## YOUR INSTRUCTIONS
Copy each line below without leaving any out.

## MATERIAL FOR THIS TASK

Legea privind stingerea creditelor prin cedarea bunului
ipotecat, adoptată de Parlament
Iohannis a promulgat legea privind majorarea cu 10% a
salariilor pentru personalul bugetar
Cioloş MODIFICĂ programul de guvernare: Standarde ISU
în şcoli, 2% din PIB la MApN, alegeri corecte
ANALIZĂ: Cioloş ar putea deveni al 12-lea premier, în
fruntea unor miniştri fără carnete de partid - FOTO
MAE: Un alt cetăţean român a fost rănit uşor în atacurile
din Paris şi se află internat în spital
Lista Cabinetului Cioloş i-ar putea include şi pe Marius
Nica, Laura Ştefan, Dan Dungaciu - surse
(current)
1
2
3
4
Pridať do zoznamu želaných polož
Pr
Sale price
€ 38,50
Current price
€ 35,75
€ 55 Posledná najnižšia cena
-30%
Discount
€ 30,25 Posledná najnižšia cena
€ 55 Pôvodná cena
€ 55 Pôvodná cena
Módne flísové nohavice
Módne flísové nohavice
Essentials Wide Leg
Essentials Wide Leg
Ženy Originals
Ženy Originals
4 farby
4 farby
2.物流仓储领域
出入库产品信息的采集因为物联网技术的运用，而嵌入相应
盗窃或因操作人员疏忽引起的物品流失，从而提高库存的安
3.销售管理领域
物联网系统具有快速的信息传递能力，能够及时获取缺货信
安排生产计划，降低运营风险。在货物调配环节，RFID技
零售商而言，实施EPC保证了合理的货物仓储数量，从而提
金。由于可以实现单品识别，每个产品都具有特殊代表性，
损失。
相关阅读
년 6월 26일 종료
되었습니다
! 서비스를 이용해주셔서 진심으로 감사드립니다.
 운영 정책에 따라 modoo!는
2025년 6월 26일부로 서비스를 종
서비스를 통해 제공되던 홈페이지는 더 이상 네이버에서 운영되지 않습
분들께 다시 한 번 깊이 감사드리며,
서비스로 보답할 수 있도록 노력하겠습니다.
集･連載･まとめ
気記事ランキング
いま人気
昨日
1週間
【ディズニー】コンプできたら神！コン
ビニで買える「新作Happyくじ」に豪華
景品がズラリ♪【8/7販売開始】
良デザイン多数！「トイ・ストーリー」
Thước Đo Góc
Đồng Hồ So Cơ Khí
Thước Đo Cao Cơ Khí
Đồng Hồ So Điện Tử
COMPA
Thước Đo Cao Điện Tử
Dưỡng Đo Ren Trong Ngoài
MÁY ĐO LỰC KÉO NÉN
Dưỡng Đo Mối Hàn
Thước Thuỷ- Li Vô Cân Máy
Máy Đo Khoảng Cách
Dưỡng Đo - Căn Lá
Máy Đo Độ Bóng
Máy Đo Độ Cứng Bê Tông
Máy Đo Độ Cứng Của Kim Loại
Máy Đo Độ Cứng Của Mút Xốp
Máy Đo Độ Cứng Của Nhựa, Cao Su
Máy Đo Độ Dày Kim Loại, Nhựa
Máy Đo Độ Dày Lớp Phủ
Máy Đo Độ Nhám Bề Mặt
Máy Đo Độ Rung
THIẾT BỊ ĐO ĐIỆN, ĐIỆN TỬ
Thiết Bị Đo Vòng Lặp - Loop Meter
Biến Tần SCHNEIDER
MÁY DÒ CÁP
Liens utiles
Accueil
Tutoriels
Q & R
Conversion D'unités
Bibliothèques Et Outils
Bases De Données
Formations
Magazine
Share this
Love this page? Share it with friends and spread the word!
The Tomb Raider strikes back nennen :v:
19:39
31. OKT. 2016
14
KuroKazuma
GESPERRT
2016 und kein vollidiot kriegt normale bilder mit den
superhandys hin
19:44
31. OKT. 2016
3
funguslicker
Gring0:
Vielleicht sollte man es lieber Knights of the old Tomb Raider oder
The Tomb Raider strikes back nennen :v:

## SOLUTION TO THE PROBLEM
Legea privind stingerea creditelor prin cedarea bunului
ipotecat, adoptată de Parlament
Iohannis a promulgat legea privind majorarea cu 10% a
salariilor pentru personalul bugetar
Cioloş MODIFICĂ programul de guvernare: Standarde ISU
în şcoli, 2% din PIB la MApN, alegeri corecte
ANALIZĂ: Cioloş ar putea deveni al 12-lea premier, în
fruntea unor miniştri fără carnete de partid - FOTO
MAE: Un alt cetăţean român a fost rănit uşor în atacurile
din Paris şi se află internat în spital
Lista Cabinetului Cioloş i-ar putea include şi pe Marius
Nica, Laura Ştefan, Dan Dungaciu - surse
(current)
1
2
3
4
Pridať do zoznamu želaných polož
Pr
Sale price
€ 38,50
Current price
€ 35,75
€ 55 Posledná najnižšia cena
-30%
Discount
€ 30,25 Posledná najnižšia cena
€ 55 Pôvodná cena
€ 55 Pôvodná cena
Módne flísové nohavice
Módne flísové nohavice
Essentials Wide Leg
Essentials Wide Leg
Ženy Originals
Ženy Originals
4 farby
4 farby
2.物流仓储领域
出入库产品信息的采集因为物联网技术的运用，而嵌入相应
盗窃或因操作人员疏忽引起的物品流失，从而提高库存的安
3.销售管理领域
物联网系统具有快速的信息传递能力，能够及时获取缺货信
安排生产计划，降低运营风险。在货物调配环节，RFID技
零售商而言，实施EPC保证了合理的货物仓储数量，从而提
金。由于可以实现单品识别，每个产品都具有特殊代表性，
损失。
相关阅读
년 6월 26일 종료
되었습니다
! 서비스를 이용해주셔서 진심으로 감사드립니다.
 운영 정책에 따라 modoo!는
2025년 6월 26일부로 서비스를 종
서비스를 통해 제공되던 홈페이지는 더 이상 네이버에서 운영되지 않습
분들께 다시 한 번 깊이 감사드리며,
서비스로 보답할 수 있도록 노력하겠습니다.
集･連載･まとめ
気記事ランキング
いま人気
昨日
1週間
【ディズニー】コンプできたら神！コン
ビニで買える「新作Happyくじ」に豪華
景品がズラリ♪【8/7販売開始】
良デザイン多数！「トイ・ストーリー」
Thước Đo Góc
Đồng Hồ So Cơ Khí
Thước Đo Cao Cơ Khí
Đồng Hồ So Điện Tử
COMPA
Thước Đo Cao Điện Tử
Dưỡng Đo Ren Trong Ngoài
MÁY ĐO LỰC KÉO NÉN
Dưỡng Đo Mối Hàn
Thước Thuỷ- Li Vô Cân Máy
Máy Đo Khoảng Cách
Dưỡng Đo - Căn Lá
Máy Đo Độ Bóng
Máy Đo Độ Cứng Bê Tông
Máy Đo Độ Cứng Của Kim Loại
Máy Đo Độ Cứng Của Mút Xốp
Máy Đo Độ Cứng Của Nhựa, Cao Su
Máy Đo Độ Dày Kim Loại, Nhựa
Máy Đo Độ Dày Lớp Phủ
Máy Đo Độ Nhám Bề Mặt
Máy Đo Độ Rung
THIẾT BỊ ĐO ĐIỆN, ĐIỆN TỬ
Thiết Bị Đo Vòng Lặp - Loop Meter
Biến Tần SCHNEIDER
MÁY DÒ CÁP
Liens utiles
Accueil
Tutoriels
Q & R
Conversion D'unités
Bibliothèques Et Outils
Bases De Données
Formations
Magazine
Share this
Love this page? Share it with friends and spread the word!
The Tomb Raider strikes back nennen :v:
19:39
31. OKT. 2016
14
KuroKazuma
GESPERRT
2016 und kein vollidiot kriegt normale bilder mit den
superhandys hin
19:44
31. OKT. 2016
3
funguslicker
Gring0:
Vielleicht sollte man es lieber Knights of the old Tomb Raider oder
The Tomb Raider strikes back nennen :v:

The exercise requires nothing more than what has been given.